Which brings me, finally, to something like a closing thought, though “closing” isn’t quite the right word. If longing is the distance and belonging is the arrival, then most of us are living somewhere in transit. Functional, competent, connected—and still, in some quiet way, oriented toward something that isn’t fully here.

Or someone.

And maybe that orientation isn’t something to eliminate.

Maybe it’s a kind of direction.

A line that runs through everything else—the meetings, the conversations, the carefully constructed moments of belonging—and points, steadily, toward a place where the performance wouldn’t be necessary.

Where the calibration could stop.

Where being known wouldn’t feel like a calculated risk.

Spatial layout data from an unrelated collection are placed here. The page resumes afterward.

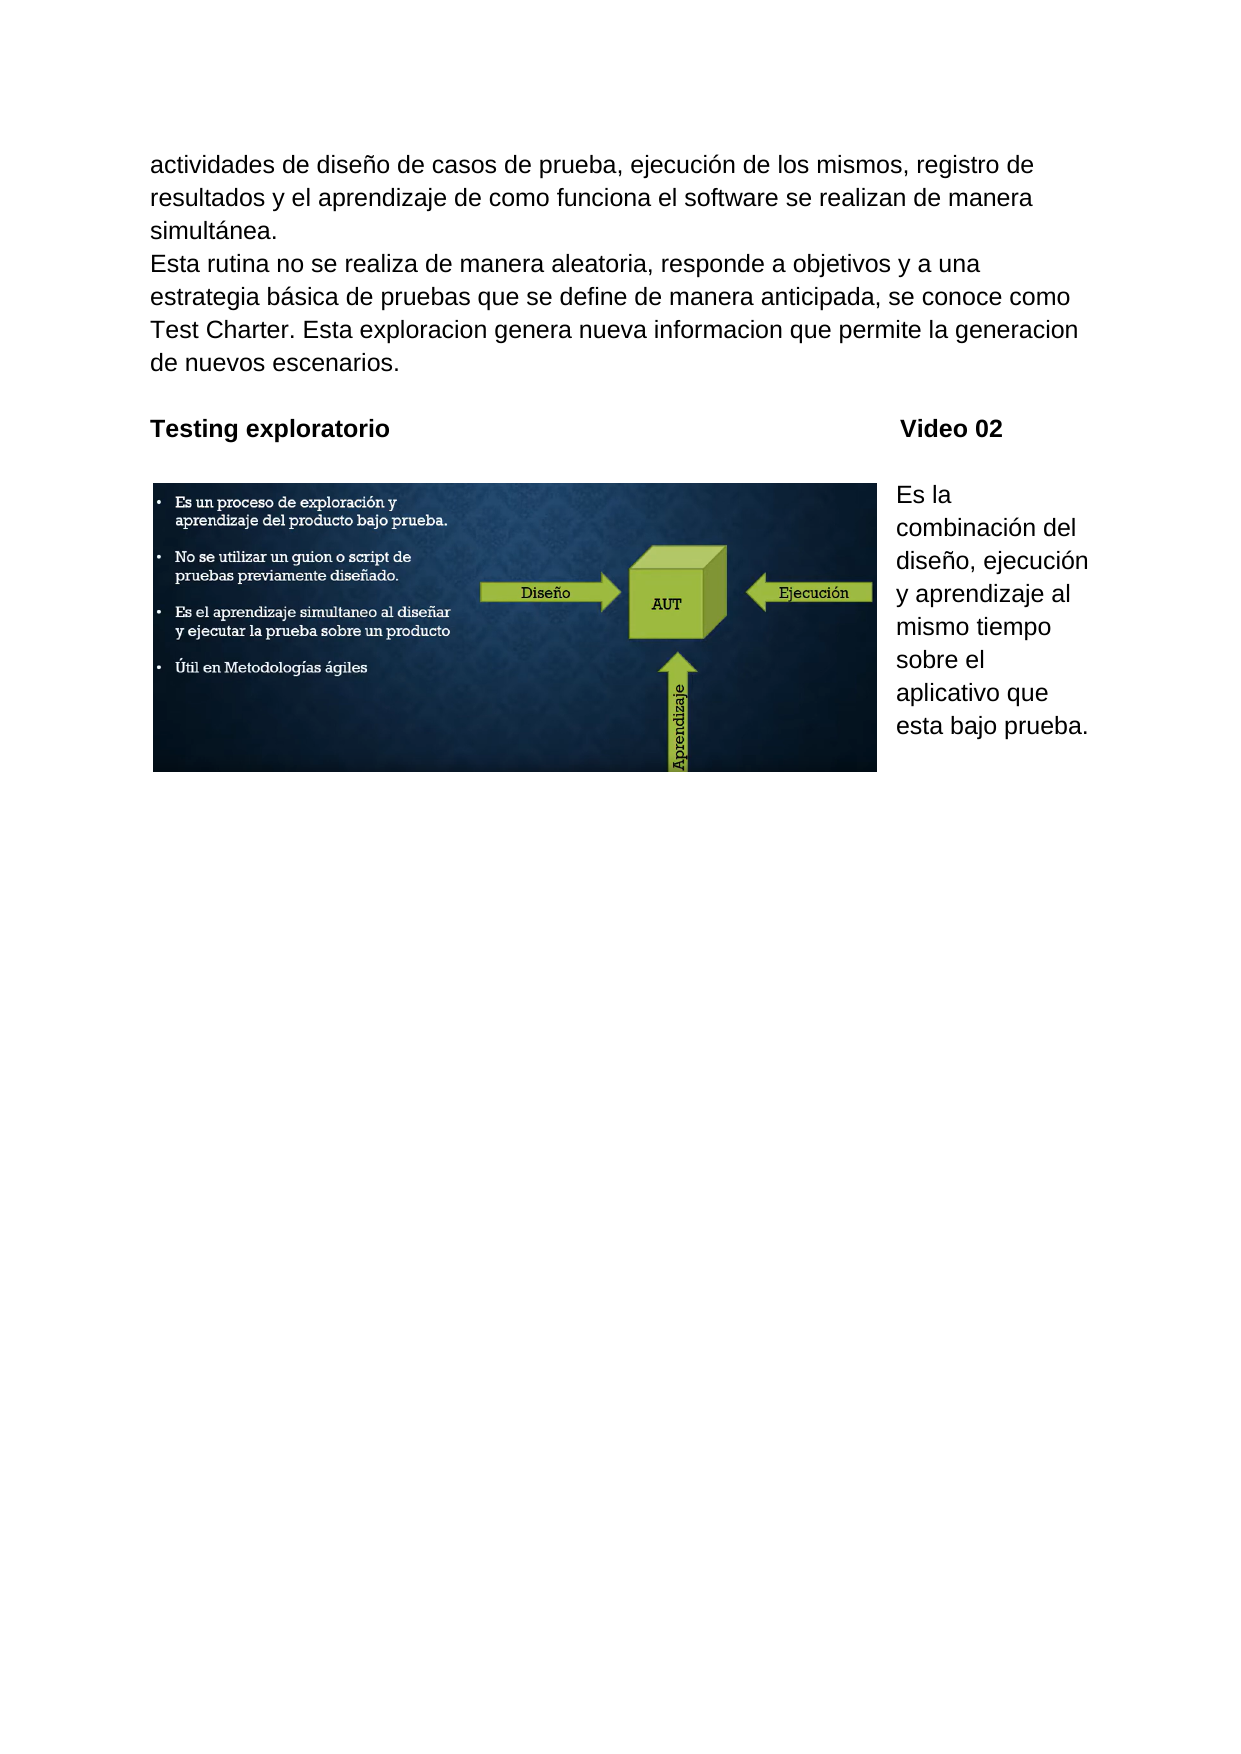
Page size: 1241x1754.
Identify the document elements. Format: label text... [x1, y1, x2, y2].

text actividades de diseño de casos de prueba, ejecución de los mismos, registro de resultados y el aprendizaje de como funciona el software se realizan de manera simultánea. [150, 150, 1090, 245]
text Es la combinación del diseño, ejecución y aprendizaje al mismo tiempo sobre el aplicativo que esta bajo prueba. [150, 480, 1090, 740]
text Testing exploratorio Video 02 [150, 414, 1090, 443]
picture [153, 483, 877, 772]
text Esta rutina no se realiza de manera aleatoria, responde a objetivos y a una estrategia básica de pruebas que se define de manera anticipada, se conoce como Test Charter. Esta exploracion genera nueva informacion que permite la generacion de nuevos escenarios. [150, 249, 1090, 377]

I don’t know if that place exists in any permanent sense, though I’d like to believe it does with the right conditions and company. But the research is inconclusive on that, and philosophy tends to hedge its bets. Mythology, if anything, suggests we rarely get to keep what we most want without some kind of condition attached.

Yet the longing remains.

Not loudly. Not disruptively.

Just there, in the background, threading its way through the spaces between spaces, the times between times.

And if this ever finds its way to the pal who would recognize it—not because it names anything directly, but because it doesn’t have to—then maybe that’s enough of an answer for now.

Even though nobody said I have to be content with it, or stop asking the question.